## RECORDS TO USE
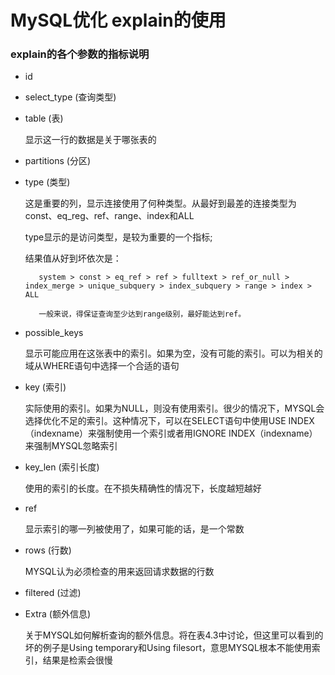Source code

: # MySQL优化 explain的使用

### explain的各个参数的指标说明

- id

- select_type (查询类型)

- table (表)

    显示这一行的数据是关于哪张表的

- partitions (分区)

- type (类型)

    这是重要的列，显示连接使用了何种类型。从最好到最差的连接类型为const、eq_reg、ref、range、index和ALL

    type显示的是访问类型，是较为重要的一个指标;
    
    结果值从好到坏依次是：
    
         system > const > eq_ref > ref > fulltext > ref_or_null > index_merge > unique_subquery > index_subquery > range > index > ALL
         
         一般来说，得保证查询至少达到range级别，最好能达到ref。
- possible_keys

    显示可能应用在这张表中的索引。如果为空，没有可能的索引。可以为相关的域从WHERE语句中选择一个合适的语句
- key (索引)

    实际使用的索引。如果为NULL，则没有使用索引。很少的情况下，MYSQL会选择优化不足的索引。这种情况下，可以在SELECT语句中使用USE INDEX（indexname）来强制使用一个索引或者用IGNORE INDEX（indexname）来强制MYSQL忽略索引
- key_len (索引长度)

    使用的索引的长度。在不损失精确性的情况下，长度越短越好
- ref 

    显示索引的哪一列被使用了，如果可能的话，是一个常数
- rows (行数)

    MYSQL认为必须检查的用来返回请求数据的行数
- filtered (过滤)

- Extra (额外信息)

    关于MYSQL如何解析查询的额外信息。将在表4.3中讨论，但这里可以看到的坏的例子是Using temporary和Using filesort，意思MYSQL根本不能使用索引，结果是检索会很慢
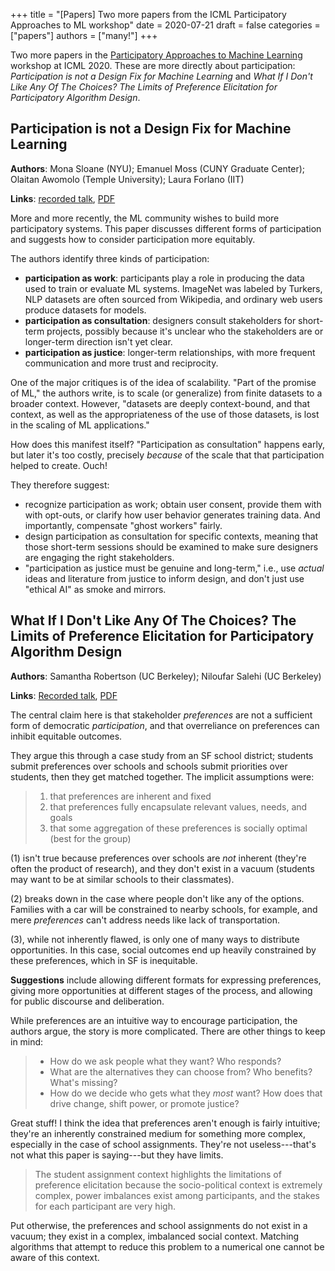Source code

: +++
title = "[Papers] Two more papers from the ICML Participatory Approaches to ML workshop"
date = 2020-07-21
draft = false
categories = ["papers"]
authors = ["many!"]
+++

Two more papers in the [Participatory Approaches to Machine Learning](https://participatoryml.github.io/) workshop at ICML 2020. These are more directly about participation: *Participation is not a Design Fix for Machine Learning* and *What If I Don't Like Any Of The Choices? The Limits of Preference Elicitation for Participatory Algorithm Design*.

<!--more-->

## Participation is not a Design Fix for Machine Learning
**Authors**: Mona Sloane (NYU); Emanuel Moss (CUNY Graduate Center); Olaitan Awomolo (Temple University); Laura Forlano (IIT)

**Links**: [recorded talk](https://www.dropbox.com/s/up7k3hq7p2ko5us/ICLM%20Presentation.mov?dl=0), [PDF](https://arxiv.org/ftp/arxiv/papers/2007/2007.02423.pdf)

More and more recently, the ML community wishes to build more participatory systems. This paper discusses different forms of participation and suggests how to consider participation more equitably.

The authors identify three kinds of participation:
 * **participation as work**: participants play a role in producing the data used to train or evaluate ML systems. ImageNet was labeled by Turkers, NLP datasets are often sourced from Wikipedia, and ordinary web users produce datasets for models. 
 * **participation as consultation**: designers consult stakeholders for short-term projects, possibly because it's unclear who the stakeholders are or longer-term direction isn't yet clear.
 * **participation as justice**: longer-term relationships, with more frequent communication and more trust and reciprocity. 

One of the major critiques is of the idea of scalability. "Part of the promise of ML," the authors write, is to scale (or generalize) from finite datasets to a broader context. However, "datasets are deeply context-bound, and that context, as well as the appropriateness of the use of those datasets, is lost in the scaling of ML applications."

How does this manifest itself? "Participation as consultation" happens early, but later it's too costly, precisely *because* of the scale that that participation helped to create. Ouch!

They therefore suggest:
 * recognize participation as work; obtain user consent, provide them with with opt-outs, or clarify how user behavior generates training data. And importantly, compensate "ghost workers" fairly.
 * design participation as consultation for specific contexts, meaning that those short-term sessions should be examined to make sure designers are engaging the right stakeholders.
 * "participation as justice must be genuine and long-term," i.e., use *actual* ideas and literature from justice to inform design, and don't just use "ethical AI" as smoke and mirrors.


## What If I Don't Like Any Of The Choices? The Limits of Preference Elicitation for Participatory Algorithm Design 
**Authors**: Samantha Robertson (UC Berkeley); Niloufar Salehi (UC Berkeley)

**Links**: [Recorded talk](https://www.youtube.com/watch?v=t2YAF1L0vRw&feature=youtu.be), [PDF](https://srobert4.github.io/files/limits_of_prefs.pdf)

The central claim here is that stakeholder *preferences* are not a sufficient form of democratic *participation*, and that overreliance on preferences can inhibit equitable outcomes.

They argue this through a case study from an SF school district; students submit preferences over schools and schools submit priorities over students, then they get matched together. The implicit assumptions were:

 > 1. that preferences are inherent and fixed
 > 2. that preferences fully encapsulate relevant values, needs, and goals
 > 3. that some aggregation of these preferences is socially optimal (best for the group)

(1) isn't true because preferences over schools are *not* inherent (they're often the product of research), and they don't exist in a vacuum (students may want to be at similar schools to their classmates).

(2) breaks down in the case where people don't like any of the options. Families with a car will be constrained to nearby schools, for example, and mere *preferences* can't address needs like lack of transportation.

(3), while not inherently flawed, is only one of many ways to distribute opportunities. In this case, social outcomes end up heavily constrained by these preferences, which in SF is inequitable.

**Suggestions** include allowing different formats for expressing preferences, giving more opportunities at different stages of the process, and allowing for public discourse and deliberation.

While preferences are an intuitive way to encourage participation, the authors argue, the story is more complicated. There are other things to keep in mind:
 > * How do we ask people what they want? Who responds?
 > * What are the alternatives they can choose from? Who benefits? What's missing?
 > * How do we decide who gets what they *most* want? How does that drive change, shift power, or promote justice? 

Great stuff! I think the idea that preferences aren't enough is fairly intuitive; they're an inherently constrained medium for something more complex, especially in the case of school assignments. They're not useless---that's not what this paper is saying---but they have limits.

> The student assignment context highlights the limitations of preference elicitation because the socio-political context is extremely complex, power imbalances exist among participants, and the stakes for each participant are very high.

Put otherwise, the preferences and school assignments do not exist in a vacuum; they exist in a complex, imbalanced social context. Matching algorithms that attempt to reduce this problem to a numerical one cannot be aware of this context.

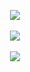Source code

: <p align="center">
<img align="middle" src="https://user-images.githubusercontent.com/54031977/105580763-129c8c80-5d6d-11eb-8482-d7b203314144.gif"><br><br>
<img align="middle" src="https://github-readme-stats.vercel.app/api?username=LucasLemeCF&show_icons=true&theme=dark"><br><br>
<img align="middle" src="https://github-readme-stats.vercel.app/api/top-langs/?username=LucasLemeCF&layout=compact&theme=dark&)](https://github.com/anuraghazra/github-readme-stats"></p>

## WHAT THE TASK ASKS
Can you turn the lines of all the items above into a numbered list, skipping blank lines and leaving the pictures out of your answer?

## FINISHED TASK
1. Source code
2. : # MySQL优化 explain的使用
3. ### explain的各个参数的指标说明
4. - id
5. - select_type (查询类型)
6. - table (表)
7.     显示这一行的数据是关于哪张表的
8. - partitions (分区)
9. - type (类型)
10.     这是重要的列，显示连接使用了何种类型。从最好到最差的连接类型为const、eq_reg、ref、range、index和ALL
11.     type显示的是访问类型，是较为重要的一个指标;
12.     结果值从好到坏依次是：
13.          system > const > eq_ref > ref > fulltext > ref_or_null > index_merge > unique_subquery > index_subquery > range > index > ALL
14.          一般来说，得保证查询至少达到range级别，最好能达到ref。
15. - possible_keys
16.     显示可能应用在这张表中的索引。如果为空，没有可能的索引。可以为相关的域从WHERE语句中选择一个合适的语句
17. - key (索引)
18.     实际使用的索引。如果为NULL，则没有使用索引。很少的情况下，MYSQL会选择优化不足的索引。这种情况下，可以在SELECT语句中使用USE INDEX（indexname）来强制使用一个索引或者用IGNORE INDEX（indexname）来强制MYSQL忽略索引
19. - key_len (索引长度)
20.     使用的索引的长度。在不损失精确性的情况下，长度越短越好
21. - ref 
22.     显示索引的哪一列被使用了，如果可能的话，是一个常数
23. - rows (行数)
24.     MYSQL认为必须检查的用来返回请求数据的行数
25. - filtered (过滤)
26. - Extra (额外信息)
27.     关于MYSQL如何解析查询的额外信息。将在表4.3中讨论，但这里可以看到的坏的例子是Using temporary和Using filesort，意思MYSQL根本不能使用索引，结果是检索会很慢
28. Source code
29. : +++
30. title = "[Papers] Two more papers from the ICML Participatory Approaches to ML workshop"
31. date = 2020-07-21
32. draft = false
33. categories = ["papers"]
34. authors = ["many!"]
35. +++
36. Two more papers in the [Participatory Approaches to Machine Learning](https://participatoryml.github.io/) workshop at ICML 2020. These are more directly about participation: *Participation is not a Design Fix for Machine Learning* and *What If I Don't Like Any Of The Choices? The Limits of Preference Elicitation for Participatory Algorithm Design*.
37. <!--more-->
38. ## Participation is not a Design Fix for Machine Learning
39. **Authors**: Mona Sloane (NYU); Emanuel Moss (CUNY Graduate Center); Olaitan Awomolo (Temple University); Laura Forlano (IIT)
40. **Links**: [recorded talk](https://www.dropbox.com/s/up7k3hq7p2ko5us/ICLM%20Presentation.mov?dl=0), [PDF](https://arxiv.org/ftp/arxiv/papers/2007/2007.02423.pdf)
41. More and more recently, the ML community wishes to build more participatory systems. This paper discusses different forms of participation and suggests how to consider participation more equitably.
42. The authors identify three kinds of participation:
43.  * **participation as work**: participants play a role in producing the data used to train or evaluate ML systems. ImageNet was labeled by Turkers, NLP datasets are often sourced from Wikipedia, and ordinary web users produce datasets for models. 
44.  * **participation as consultation**: designers consult stakeholders for short-term projects, possibly because it's unclear who the stakeholders are or longer-term direction isn't yet clear.
45.  * **participation as justice**: longer-term relationships, with more frequent communication and more trust and reciprocity. 
46. One of the major critiques is of the idea of scalability. "Part of the promise of ML," the authors write, is to scale (or generalize) from finite datasets to a broader context. However, "datasets are deeply context-bound, and that context, as well as the appropriateness of the use of those datasets, is lost in the scaling of ML applications."
47. How does this manifest itself? "Participation as consultation" happens early, but later it's too costly, precisely *because* of the scale that that participation helped to create. Ouch!
48. They therefore suggest:
49.  * recognize participation as work; obtain user consent, provide them with with opt-outs, or clarify how user behavior generates training data. And importantly, compensate "ghost workers" fairly.
50.  * design participation as consultation for specific contexts, meaning that those short-term sessions should be examined to make sure designers are engaging the right stakeholders.
51.  * "participation as justice must be genuine and long-term," i.e., use *actual* ideas and literature from justice to inform design, and don't just use "ethical AI" as smoke and mirrors.
52. ## What If I Don't Like Any Of The Choices? The Limits of Preference Elicitation for Participatory Algorithm Design 
53. **Authors**: Samantha Robertson (UC Berkeley); Niloufar Salehi (UC Berkeley)
54. **Links**: [Recorded talk](https://www.youtube.com/watch?v=t2YAF1L0vRw&feature=youtu.be), [PDF](https://srobert4.github.io/files/limits_of_prefs.pdf)
55. The central claim here is that stakeholder *preferences* are not a sufficient form of democratic *participation*, and that overreliance on preferences can inhibit equitable outcomes.
56. They argue this through a case study from an SF school district; students submit preferences over schools and schools submit priorities over students, then they get matched together. The implicit assumptions were:
57.  > 1. that preferences are inherent and fixed
58.  > 2. that preferences fully encapsulate relevant values, needs, and goals
59.  > 3. that some aggregation of these preferences is socially optimal (best for the group)
60. (1) isn't true because preferences over schools are *not* inherent (they're often the product of research), and they don't exist in a vacuum (students may want to be at similar schools to their classmates).
61. (2) breaks down in the case where people don't like any of the options. Families with a car will be constrained to nearby schools, for example, and mere *preferences* can't address needs like lack of transportation.
62. (3), while not inherently flawed, is only one of many ways to distribute opportunities. In this case, social outcomes end up heavily constrained by these preferences, which in SF is inequitable.
63. **Suggestions** include allowing different formats for expressing preferences, giving more opportunities at different stages of the process, and allowing for public discourse and deliberation.
64. While preferences are an intuitive way to encourage participation, the authors argue, the story is more complicated. There are other things to keep in mind:
65.  > * How do we ask people what they want? Who responds?
66.  > * What are the alternatives they can choose from? Who benefits? What's missing?
67.  > * How do we decide who gets what they *most* want? How does that drive change, shift power, or promote justice? 
68. Great stuff! I think the idea that preferences aren't enough is fairly intuitive; they're an inherently constrained medium for something more complex, especially in the case of school assignments. They're not useless---that's not what this paper is saying---but they have limits.
69. > The student assignment context highlights the limitations of preference elicitation because the socio-political context is extremely complex, power imbalances exist among participants, and the stakes for each participant are very high.
70. Put otherwise, the preferences and school assignments do not exist in a vacuum; they exist in a complex, imbalanced social context. Matching algorithms that attempt to reduce this problem to a numerical one cannot be aware of this context.
71. Source code
72. : <p align="center">
73. <img align="middle" src="https://user-images.githubusercontent.com/54031977/105580763-129c8c80-5d6d-11eb-8482-d7b203314144.gif"><br><br>
74. <img align="middle" src="https://github-readme-stats.vercel.app/api?username=LucasLemeCF&show_icons=true&theme=dark"><br><br>
75. <img align="middle" src="https://github-readme-stats.vercel.app/api/top-langs/?username=LucasLemeCF&layout=compact&theme=dark&)](https://github.com/anuraghazra/github-readme-stats"></p>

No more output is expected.